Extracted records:
------------------------

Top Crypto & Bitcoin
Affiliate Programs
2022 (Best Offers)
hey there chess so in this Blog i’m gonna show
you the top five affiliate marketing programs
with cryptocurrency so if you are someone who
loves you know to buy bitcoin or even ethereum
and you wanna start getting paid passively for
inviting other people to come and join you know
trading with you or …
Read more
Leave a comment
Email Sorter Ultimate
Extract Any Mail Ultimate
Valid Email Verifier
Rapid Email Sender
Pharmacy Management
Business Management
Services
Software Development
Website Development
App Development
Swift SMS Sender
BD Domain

------------------------

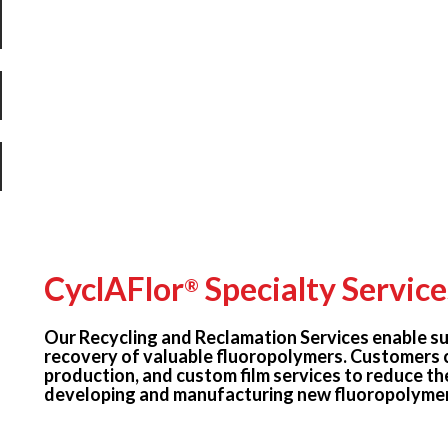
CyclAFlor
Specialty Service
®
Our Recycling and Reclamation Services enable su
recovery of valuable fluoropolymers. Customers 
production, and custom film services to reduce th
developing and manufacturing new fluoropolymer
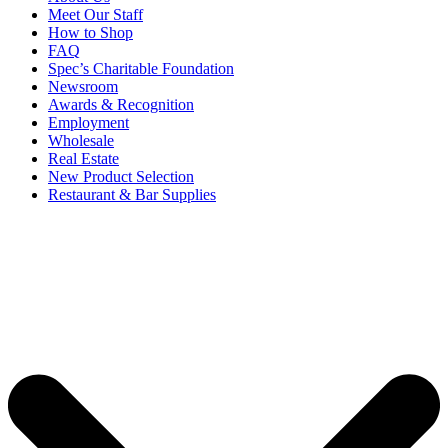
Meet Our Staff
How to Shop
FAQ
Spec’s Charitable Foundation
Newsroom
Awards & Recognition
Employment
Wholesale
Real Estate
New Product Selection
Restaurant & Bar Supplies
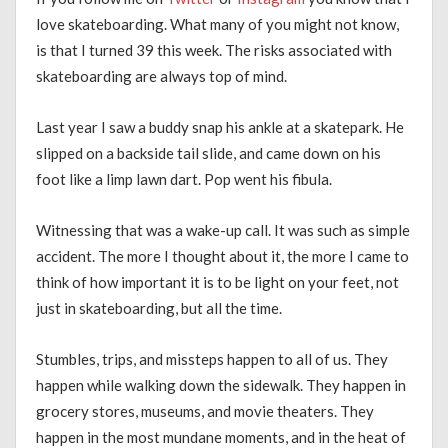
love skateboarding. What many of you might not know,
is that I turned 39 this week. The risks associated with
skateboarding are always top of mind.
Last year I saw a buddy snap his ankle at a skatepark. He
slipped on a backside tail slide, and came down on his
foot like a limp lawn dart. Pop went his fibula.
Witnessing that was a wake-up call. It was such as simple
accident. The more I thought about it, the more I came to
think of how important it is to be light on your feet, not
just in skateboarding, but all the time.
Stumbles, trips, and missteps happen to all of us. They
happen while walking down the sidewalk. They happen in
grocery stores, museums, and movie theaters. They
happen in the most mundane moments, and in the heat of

------------------------

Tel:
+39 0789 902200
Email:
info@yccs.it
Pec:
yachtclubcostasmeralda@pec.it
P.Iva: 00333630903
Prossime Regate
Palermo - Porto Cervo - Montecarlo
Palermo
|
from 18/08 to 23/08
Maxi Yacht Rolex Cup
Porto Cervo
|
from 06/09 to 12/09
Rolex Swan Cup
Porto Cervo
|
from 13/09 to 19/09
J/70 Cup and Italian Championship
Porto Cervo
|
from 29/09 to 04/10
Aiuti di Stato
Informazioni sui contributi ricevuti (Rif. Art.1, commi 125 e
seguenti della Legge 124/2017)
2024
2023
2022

------------------------

Convert the lines between the one containing "Top Crypto & Bitcoin" and the one containing "and you wanna", inclusive, into a JSON list of strings with one string per line, omitting blank lines.

[ANSWER FOR THE TASK]:
[
  "Top Crypto & Bitcoin",
  "Affiliate Programs",
  "2022 (Best Offers)",
  "hey there chess so in this Blog i’m gonna show",
  "you the top five affiliate marketing programs",
  "with cryptocurrency so if you are someone who",
  "loves you know to buy bitcoin or even ethereum",
  "and you wanna start getting paid passively for"
]